The Big Picture
In Unit 1, you learned to describe a single variable. You could analyze the shape, center, and variability of a dataset, like the heights of students in your class. Now, in Unit 2, we move from a monologue to a conversation. We ask: are two variables related? This unit is all about finding, describing, and modeling the relationships between two variables.
Think of yourself as a data detective. You're no longer just describing a single clue; you're looking for connections. Does the number of hours a student studies seem to be connected to their exam score? Is there a relationship between a car's weight and its gas mileage? This unit provides the foundational tools—graphs, statistics, and models—to uncover and explain these connections, which is the heart of what real-world statisticians do.
Key Questions
When we look at two variables, how can we determine if a relationship even exists between them?
How do we describe the specific nature of a relationship between two quantitative variables in terms of its direction, form, and strength?
Can we create a mathematical model to represent a linear relationship, and how can we use that model to make predictions?
How do we measure the "goodness" of our model and know when a linear model isn't the right choice?
Your Learning Path
1. Analyzing Categorical Relationships
Topic 2.1 - 2.3: Describing Relationships in Categorical Data
You'll begin by revisiting the fundamental question of what it means for two variables to be related. You will then focus exclusively on categorical data. The main tools here are two-way tables and segmented bar charts. You'll learn to calculate and compare conditional distributions to determine if there is an association between two categorical variables.
2. Visualizing and Measuring Quantitative Relationships
Topic 2.4 - 2.5: Scatterplots and Correlation
This section shifts the focus to relationships between two quantitative variables. Your primary graphical tool will be the scatterplot, and you'll learn to describe what you see using four key characteristics: direction, form, strength, and unusual features. You will then quantify the strength and direction of any linear relationship using a new statistic: the correlation coefficient, r.

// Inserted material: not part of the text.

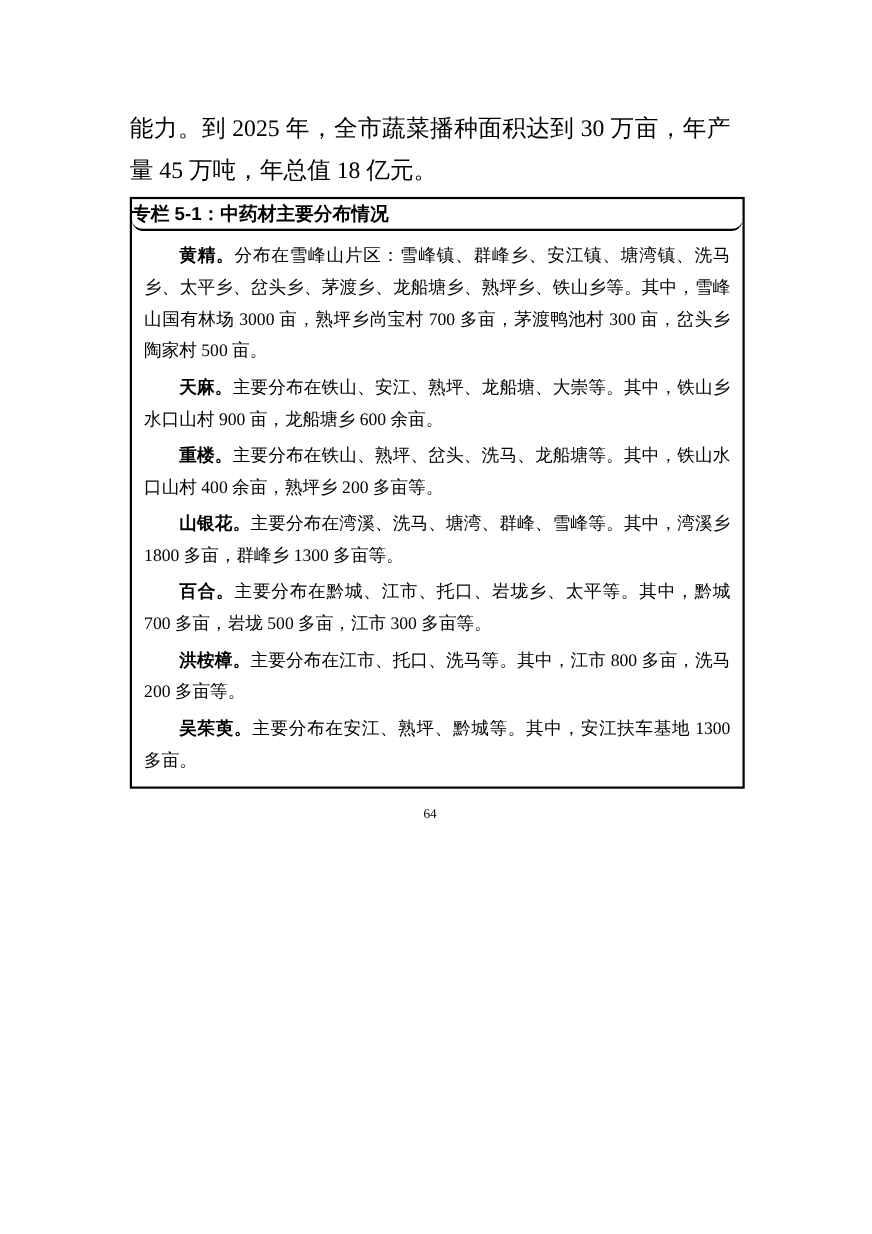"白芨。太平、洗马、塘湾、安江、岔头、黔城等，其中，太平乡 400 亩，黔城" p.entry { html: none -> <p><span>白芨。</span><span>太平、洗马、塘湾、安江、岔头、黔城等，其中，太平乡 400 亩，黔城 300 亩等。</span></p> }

3. Modeling Linear Relationships
Topic 2.6 - 2.8: The Least-Squares Regression Line
Once you've identified a linear relationship, you'll learn how to model it. This involves finding the "line of best fit," called the least-squares regression line (LSRL). You'll learn to interpret the slope and y-intercept of this line in the context of the problem, use the line to make predictions, and evaluate how well the line fits the data using residuals (prediction errors) and the coefficient of determination (r-squared).
4. Evaluating Our Models
Topic 2.9: Analyzing Departures from Linearity
A linear model isn't always appropriate. In this final step, you'll learn how to use a residual plot—a graph of the prediction errors—to determine if a linear model is truly the best choice or if there's a hidden curve or other pattern in the data that your line failed to capture.
How to Succeed in This Unit
Context is King. Never just state a number. A slope of "2.5" is meaningless. A slope of "2.5" means that "for each additional hour spent studying, the predicted exam score increases by 2.5 points." Always interpret slope, y-intercept, correlation, and r-squared in the context of the variables you are given.
Memorize the Mantra: Correlation is Not Causation. This is one of the most important ideas in all of statistics. Just because two variables have a strong linear relationship (a strong correlation) does not mean that one is causing the other to change. Always be on the lookout for potential lurking variables that could be influencing both.
Describe Scatterplots with D.F.S.U. When asked to describe a scatterplot, don't just say "it looks positive." You must address all four key features to get full credit: Direction (positive, negative, or none), Form (linear or non-linear), Strength (weak, moderate, or strong), and Unusual Features (outliers, clusters, or influential points).
Use "Predicted" Language. The regression line gives a prediction, not a certainty. When using your model, always state that you are finding the "predicted" or "estimated" y-value. Using the proper notation, ŷ (read "y-hat"), is a great way to show you understand this distinction.